Sadece bununla nasıl anladın ya… Biraz geri çekildim.

“ İnsanları böyle hatırlamak kötü, Ike-kun. Bu üzücü.”

“ Ha-Hayır, bu farklı, Kushida-chan. Kırıcı olmaya çalışmıyorum. Uzun boylu bir insanı boylarına göre nasıl hatırladığını, biliyor musun? Bu tıpkı onun gibi! Tek fark benim insanları farklı bir özellikle hatırlıyor olmam…!”

Kushida ona olan inancını çabucak kaybederken, Ike, durumu düzeltmeye çalıştı. Ama çok geçti.

“ Lanet olsun! Bu farklı, bu farklı! Onun gibi çirkin bir kızı sevmem! Yanlış anlama!”

Hayır, burada yanlış anlamalar olduğunu düşünmüyorum.

Diğer herkes, Ike baskıya dayanamayıp ağlayacağı için, konuyu Sakura’ya kaydırdı.

“ O zaman bir sonraki adım, Sakura-san’ın ne kadar bildiğini bulmak. Nasıl yapmamız gerektiğini bilen?”

“ Hmm, emin değilim. Ona doğrudan sormak zorundayız.”

“ Şimdi onun odasına gidemez miyiz? Fazla zamanımız yok.”

Yamauchi’den gelen öneri güvenli görünüyor, ama aynı zamanda kızın kişilik ve karakterine bağlı.

Sakura alışılmadık derecede utangaç bir kız. Eğer çok iyi tanımadığı insanlar birdenbire kapısında belirirse, kafasının karışacağını tahmin etmek çok kolay.

“ O zaman onu aramalı mıyız?”

Bu arada, Kushida’nın sınıftaki herkesin iletişim adreslerine sahip olduğunu unuttum.

Kushida 20 saniyeliğine telefondaydı, ama başını iki yana salladı ve telefonunu kenara koydu.

“ Hayır, bağlanmadı. Daha sonra tekrar denerim, ama bu zor bir konu.”

“ Ne demek istiyorsun?”

“ Bana iletişim adresini söyledi, ama eğer ona ulaşmaya çalışırsam rahatsız olacağını düşünüyorum, özellikle beni çok iyi tanımıyorken. Ayrıca, aslında telefonu açmak için orada olduğunu sanmıyorum.”

Ayrıca orada değilmiş gibi davranıyor olabilir.

“ Yani o bir nevi Horikita gibi mi?”

Neden bu soruyu o kişinin önünde sormayı düşündün ki, Ike?
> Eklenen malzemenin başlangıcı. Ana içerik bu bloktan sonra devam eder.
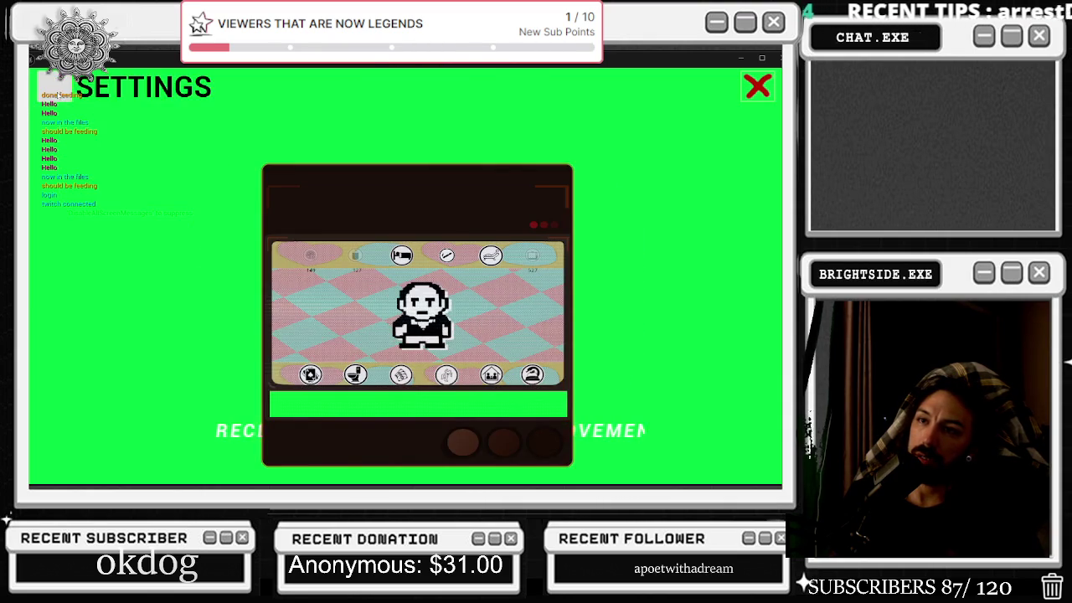
click(53, 86)
click(96, 133)
click(177, 134)
click(96, 134)
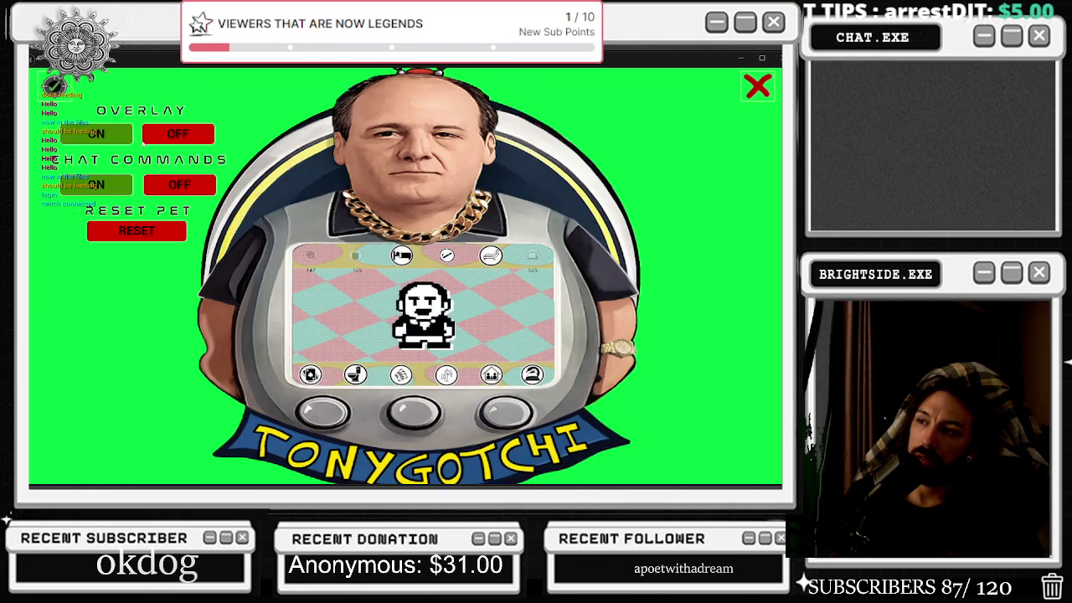
click(160, 141)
Muhtemelen Horikita aldırmazdı. Daha doğrusu, Ike’nin söylediği şeyle ilgilenmiş gibi görünmüyordu.

“ Görüşürüz.”

“ Ah, Horikita-san!”

Hazırlıksız yakalanmış gibi görünüyordu, Horikita hızla ayağa kalkıp kapıya doğru yürüdü.
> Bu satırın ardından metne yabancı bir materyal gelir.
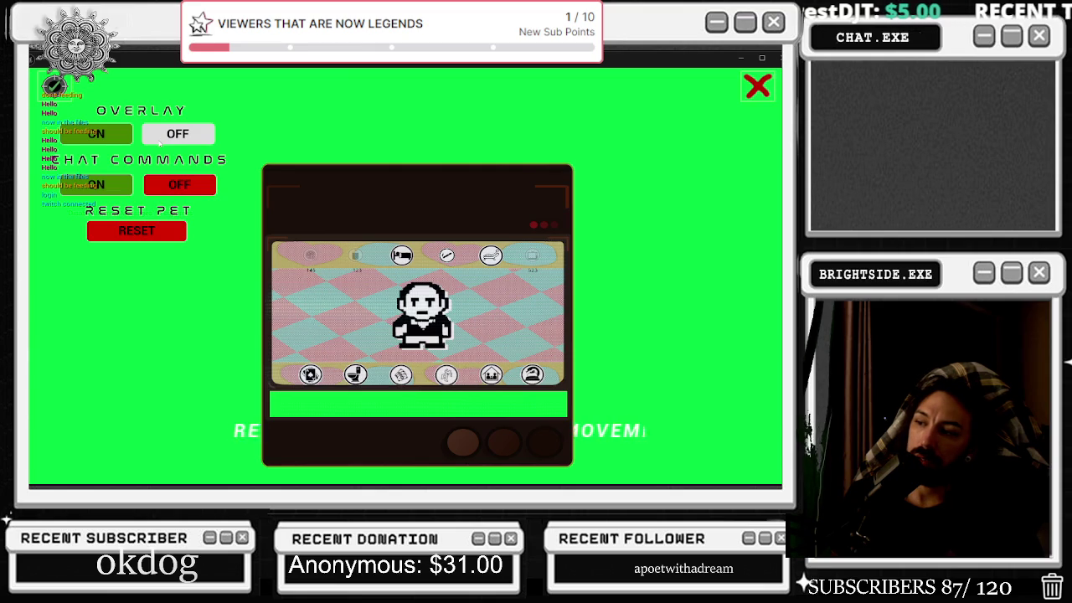
click(97, 133)
click(178, 134)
Ben ayağa kalkmış onun peşinden giderken, kapının kapandığını duydum.

“ Tsundere.”

Sudou güldüğüne göre mutlu görünüyordu, parmağıyla burnunu kaşıyordu.

Tsun olmadığı gibi, dere de değil. Onun ümitsiz vak’a olduğunu düşünüyorum… Tsun yok, dere yok.

Horikita’nın yokluğuna herhangi bir şey yapamadığımızdan, konuşma onsuz devam etti.

“ Bence Sakura-san sadece utangaç birisi. Benim onun hakkındaki izlenimim bu şekilde.”

Daha önce hiç onunla konuşmadan birinin kişiliği hakkında konuşmak tuhaf.

“ Her halükarda, o sade biri. Sahip olduklarının tam bir israfı.”

Konuşurken, Yamauchi göğüslerine doğru işaret etti.

“ Evet, evet. Onun göğüsleri süper büyük, gerçi. Bu kendi başına sevimli!”

Ike birkaç saniye önce yaşadığı pişmanlığı şimdiden unutmuş görünerek heyecanlanmaya başladı.

Ah ama Kushida’nın zoraki bir gülümseyişi vardı. Ike onun ifadesin fark ederek, bir kez daha sözlerinden pişman oldu.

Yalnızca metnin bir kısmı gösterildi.